- [AVAILABLE RECORDS]:
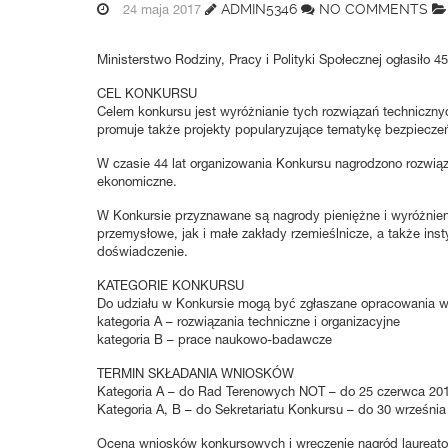
ADMIN5346
NO COMMENTS
24 maja 2017
Ministerstwo Rodziny, Pracy i Polityki Społecznej ogłasił
CEL KONKURSU
Celem konkursu jest wyróżnianie tych rozwiązań techniczn
promuje także projekty popularyzujące tematykę bezpiecze
W czasie 44 lat organizowania Konkursu nagrodzono rozwiąz
ekonomiczne.
W Konkursie przyznawane są nagrody pieniężne i wyróżnien
przemysłowe, jak i małe zakłady rzemieślnicze, a także ins
doświadczenie.
KATEGORIE KONKURSU
Do udziału w Konkursie mogą być zgłaszane opracowania w
kategoria A – rozwiązania techniczne i organizacyjne
kategoria B – prace naukowo-badawcze
TERMIN SKŁADANIA WNIOSKÓW
Kategoria A – do Rad Terenowych NOT – do 25 czerwca 201
Kategoria A, B – do Sekretariatu Konkursu – do 30 września 
Ocena wniosków konkursowych i wręczenie nagród laureatom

- [EXERCISE DESCRIPTION]: Lay out every line of text read from the records above as a numbered list, skipping any blank lines. Leave the pictures out of the answer.

- [SOLVED PROBLEM]:
1. ADMIN5346
2. NO COMMENTS
3. 24 maja 2017
4. Ministerstwo Rodziny, Pracy i Polityki Społecznej ogłasił
5. CEL KONKURSU
6. Celem konkursu jest wyróżnianie tych rozwiązań techniczn
7. promuje także projekty popularyzujące tematykę bezpiecze
8. W czasie 44 lat organizowania Konkursu nagrodzono rozwiąz
9. ekonomiczne.
10. W Konkursie przyznawane są nagrody pieniężne i wyróżnien
11. przemysłowe, jak i małe zakłady rzemieślnicze, a także ins
12. doświadczenie.
13. KATEGORIE KONKURSU
14. Do udziału w Konkursie mogą być zgłaszane opracowania w
15. kategoria A – rozwiązania techniczne i organizacyjne
16. kategoria B – prace naukowo-badawcze
17. TERMIN SKŁADANIA WNIOSKÓW
18. Kategoria A – do Rad Terenowych NOT – do 25 czerwca 201
19. Kategoria A, B – do Sekretariatu Konkursu – do 30 września 
20. Ocena wniosków konkursowych i wręczenie nagród laureatom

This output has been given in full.